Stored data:

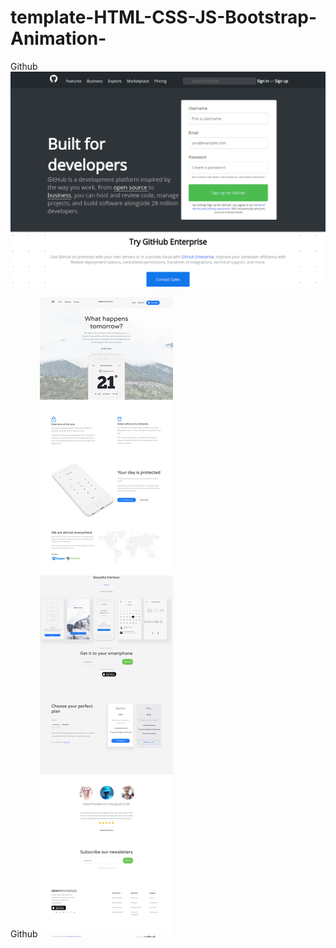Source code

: # template-HTML-CSS-JS-Bootstrap-Animation-

Github
![GitHub](GitHub/screenshots/GitHub.png)

Github
![NEW-PROVIDENCE](NEW-PROVIDENCE/screenshots/New%20Providence.png)
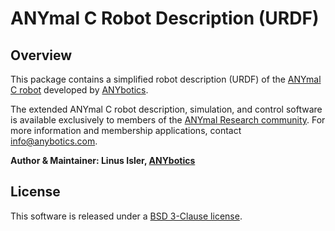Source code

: # ANYmal C Robot Description (URDF)
## Overview

This package contains a simplified robot description (URDF) of the [ANYmal C robot](https://www.anybotics.com/anymal) developed by [ANYbotics](https://www.anybotics.com).

The extended ANYmal C robot description, simulation, and control software is available exclusively to members of the [ANYmal Research community](https://www.anymal-research.org). For more information and membership applications, contact info@anybotics.com.

**Author & Maintainer: Linus Isler, [ANYbotics](https://www.anybotics.com)**


## License

This software is released under a [BSD 3-Clause license](LICENSE).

** Directive **
Retype the records verbatim, excluding each image they hold.

** Solution **
Source code

: # template-HTML-CSS-JS-Bootstrap-Animation-

Github
![GitHub](GitHub/screenshots/GitHub.png)

Github
![NEW-PROVIDENCE](NEW-PROVIDENCE/screenshots/New%20Providence.png)
Source code

: # ANYmal C Robot Description (URDF)
## Overview

This package contains a simplified robot description (URDF) of the [ANYmal C robot](https://www.anybotics.com/anymal) developed by [ANYbotics](https://www.anybotics.com).

The extended ANYmal C robot description, simulation, and control software is available exclusively to members of the [ANYmal Research community](https://www.anymal-research.org). For more information and membership applications, contact info@anybotics.com.

**Author & Maintainer: Linus Isler, [ANYbotics](https://www.anybotics.com)**


## License

This software is released under a [BSD 3-Clause license](LICENSE).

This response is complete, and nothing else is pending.